Tickhill: South African singer brightened up the whole night

A damp and miserable February evening was brightened by Tickhill Music Society welcoming South African baritone Njabulo Madlala to their stage.
South African singer Njabulo Madlala with pianist William VannSouth African singer Njabulo Madlala with pianist William Vann
South African singer Njabulo Madlala with pianist William Vann

He gave the audience some well balanced and wide ranging vocal treats, very ably accompanied by the sensitive playing of pianist William Vann.

The rich and powerful baritone voice, which could easily fill a large concert hall or opera house, was appropriately tempered to suit the smaller venue and brought many musical delights.

The programme opened with four typically soulful Schubert songs.

These were followed by a group of English songs, three by Roger Quilter and the somnolent Sleep by Ivor Gurney.

The first half closed with three Richard Strauss items, the last one, Morgen, being particularly well presented.
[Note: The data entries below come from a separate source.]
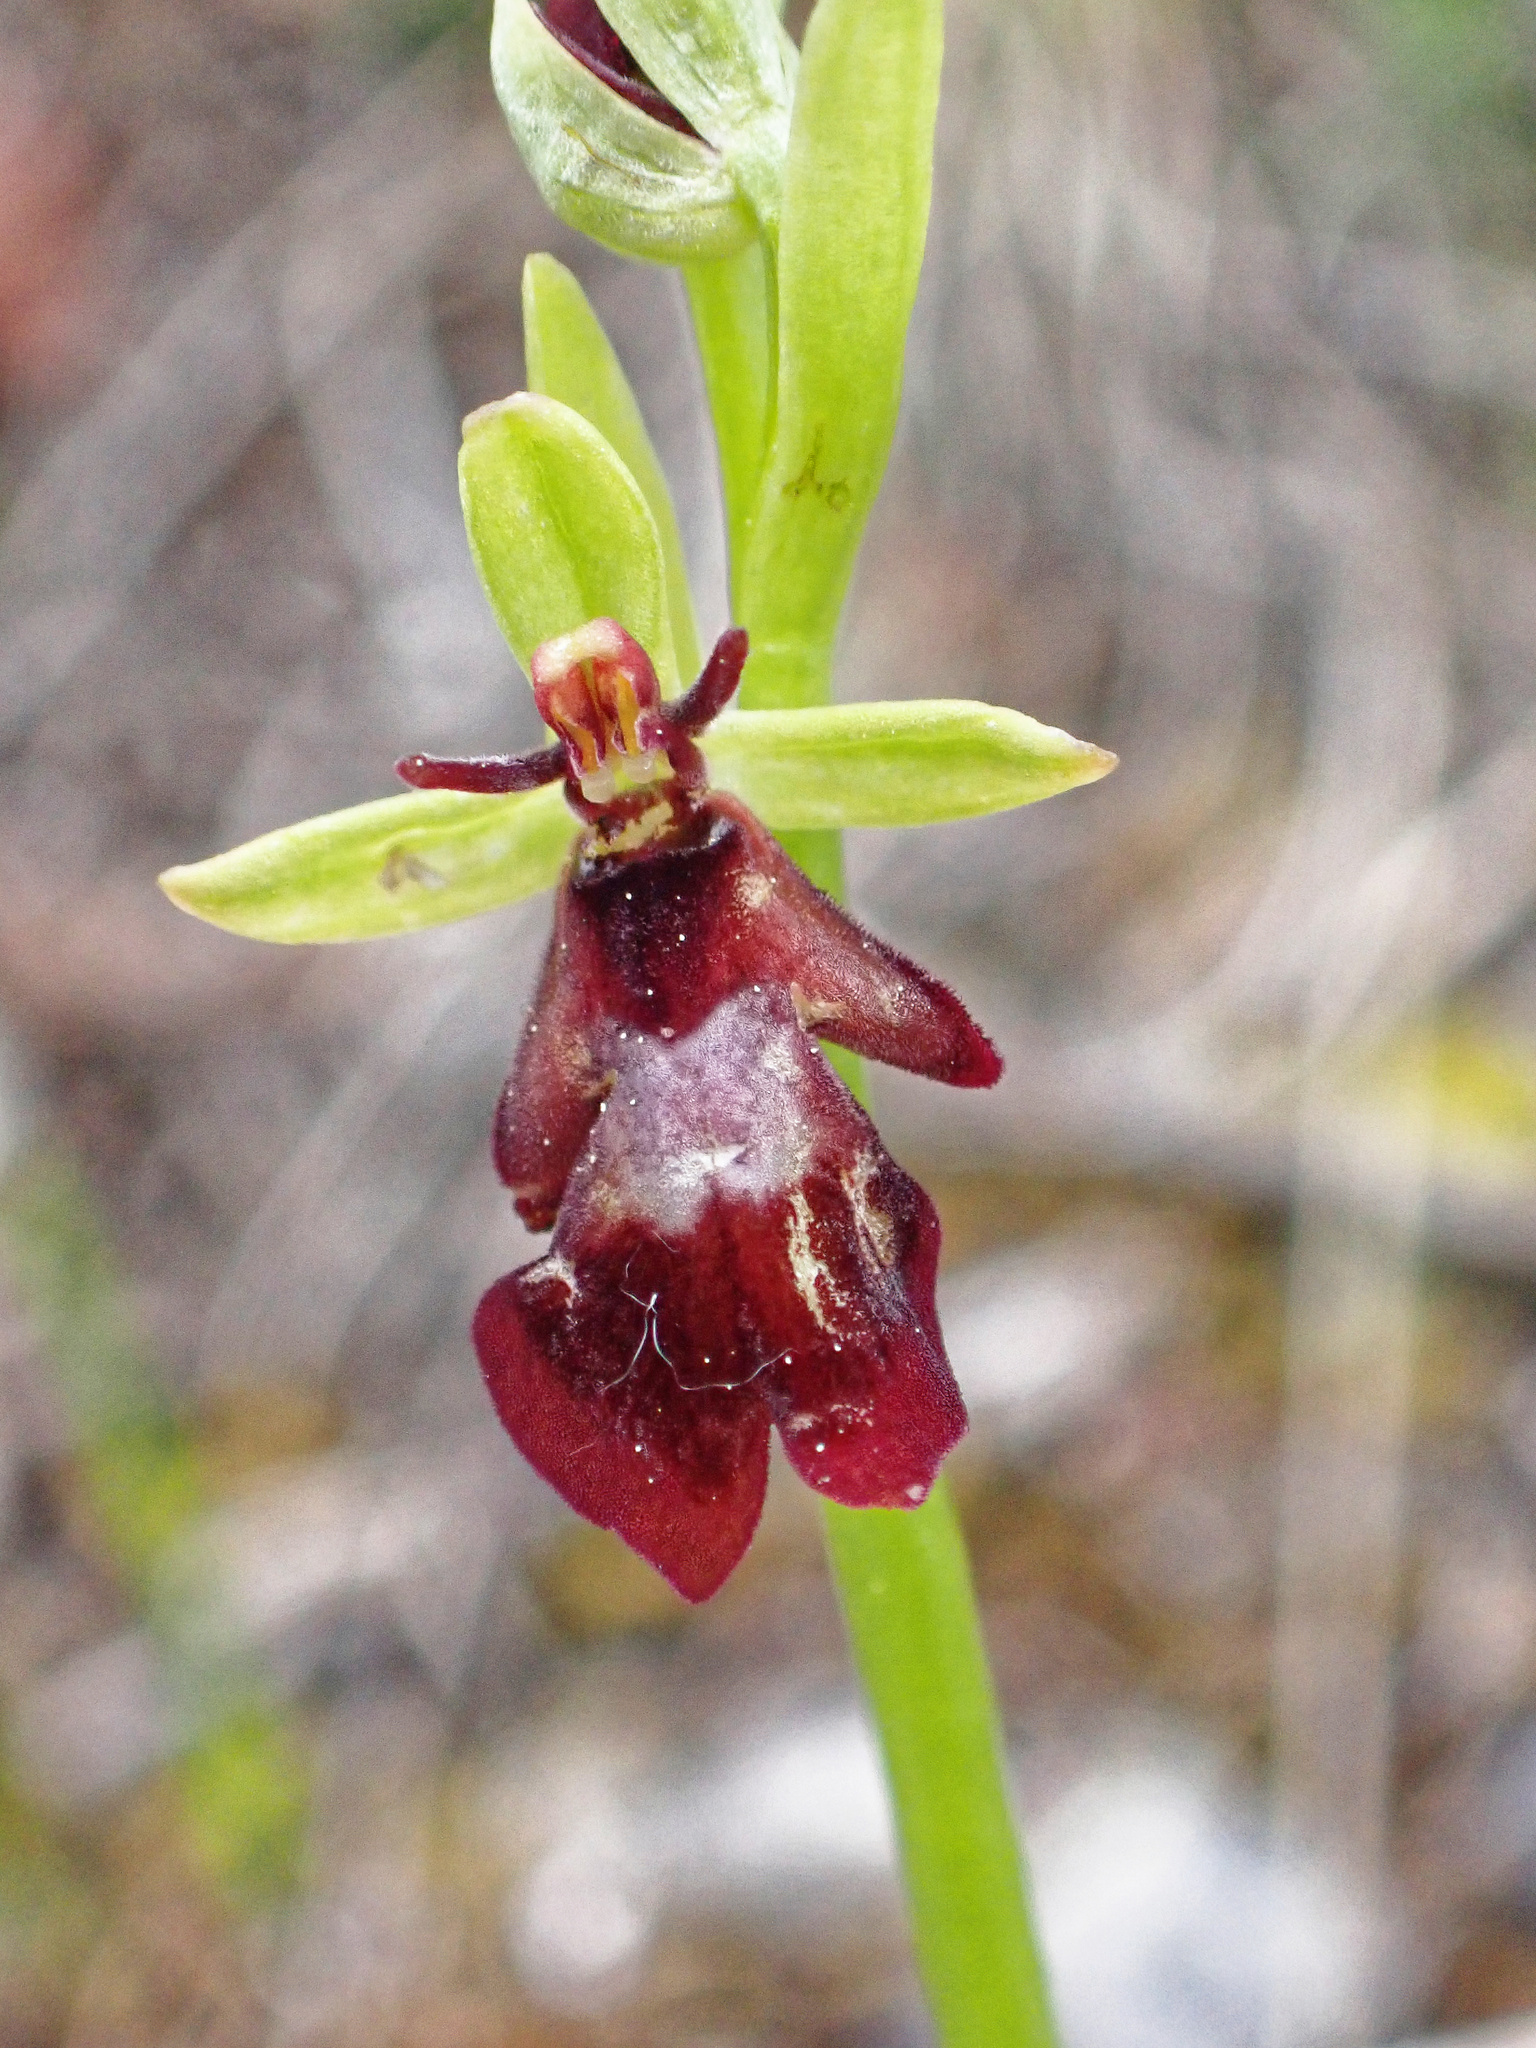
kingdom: Plantae
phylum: Tracheophyta
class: Liliopsida
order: Asparagales
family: Orchidaceae
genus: Ophrys
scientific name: Ophrys insectifera
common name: Fly orchid
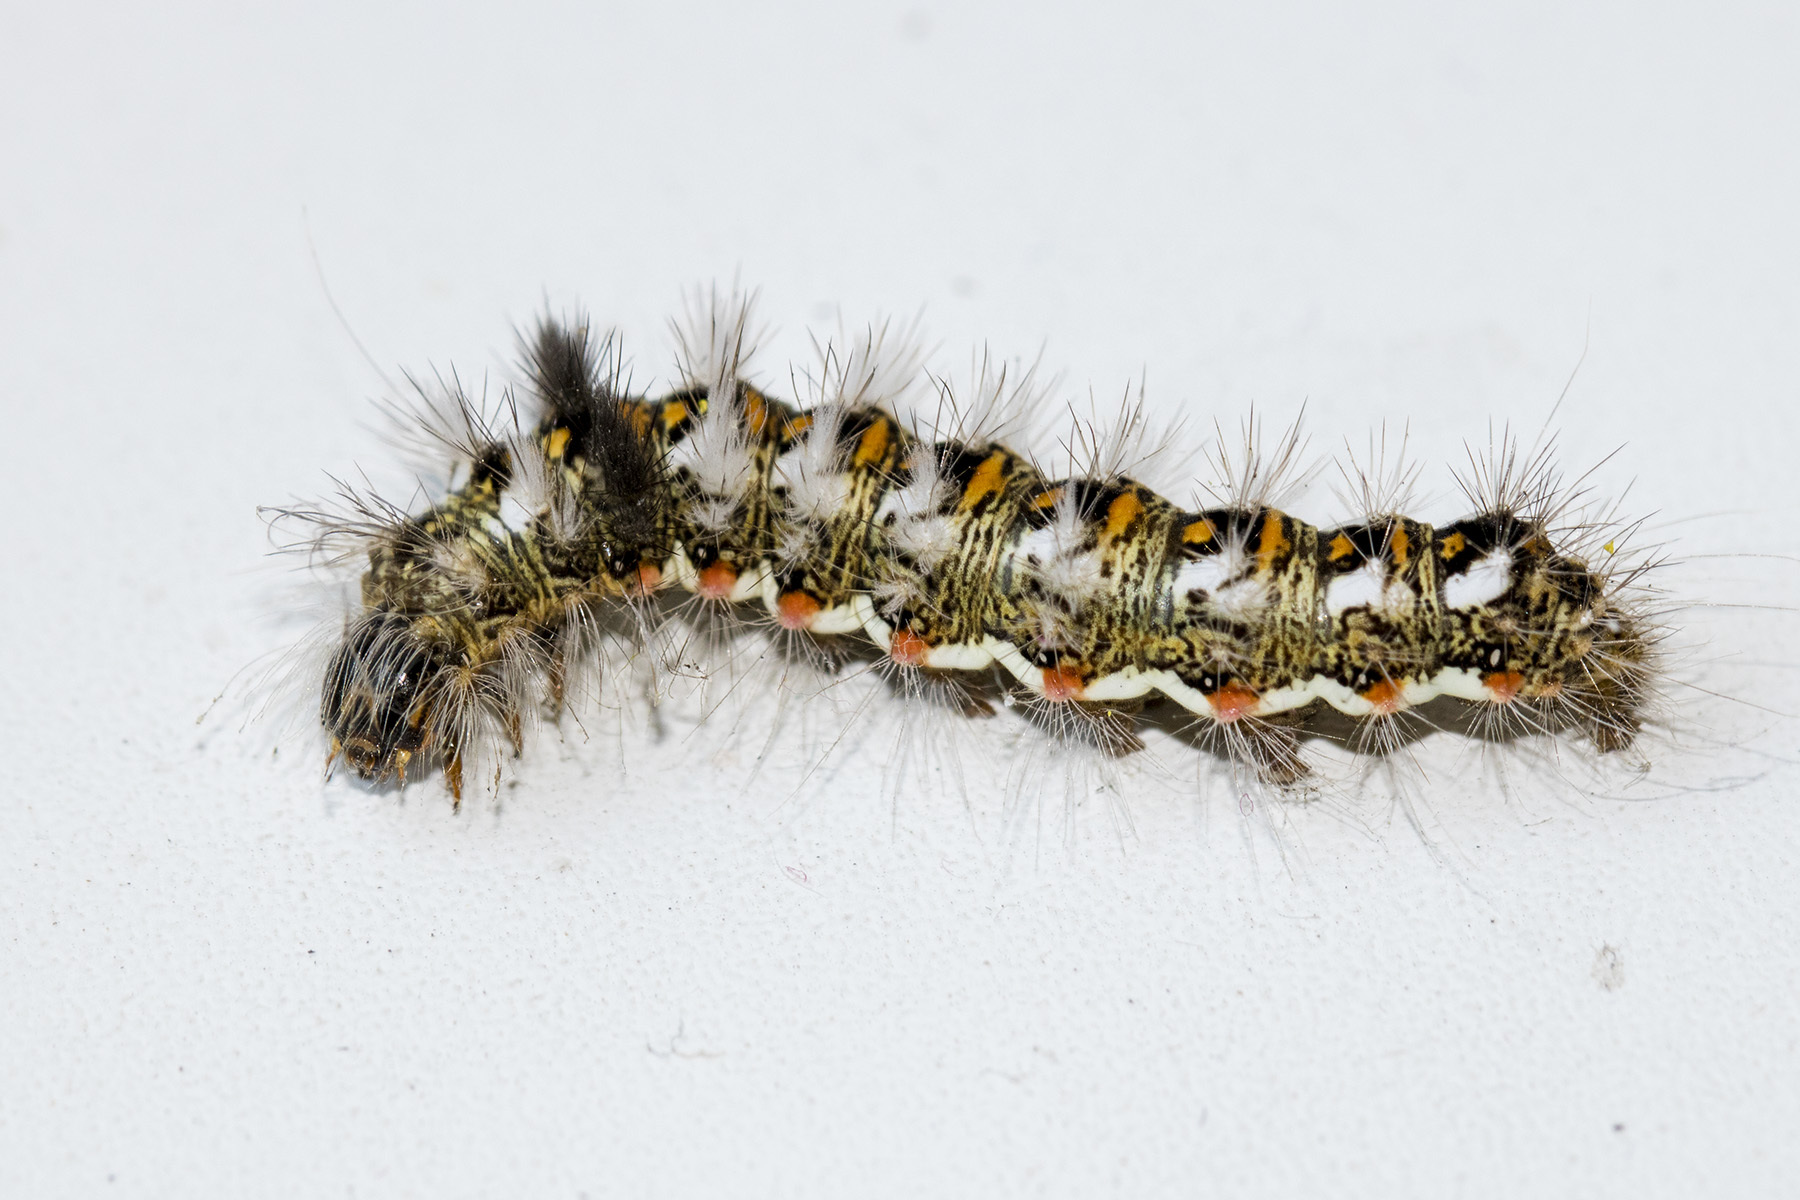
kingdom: Animalia
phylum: Arthropoda
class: Insecta
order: Lepidoptera
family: Noctuidae
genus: Acronicta
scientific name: Acronicta thoracica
Four evocative songs by Vaughan Williams opened the second half, including the particular favourite Silent Noon with words by Dante Gabriel Rossetti.

Two languorous French gems by Duparc transported us to a different sound world, demonstrating the singer’s ability to embrace a wide variety of styles.

The rich baritone voice was ideal for three American Spirituals, all delivered with fervour and conviction.

The published programme rounded off with several traditional South African folk songs.

But the enthusiastic audience demanded more which produced the novel ‘clicking’ sound for our amusement and admiration.

Throughout the singer was admirably supported by William Vann’s assured but unassuming piano playing.

A thoroughly enjoyable evening from both artists.

The Society’s next concert is on Friday, 14th March when The Villiers Quartet play a programme including Haydn, Elgar and Philip Glass at St Mary’s Primary School in Tickhll.

The concert starts at 8pm and entry is £10 to all except subscription members.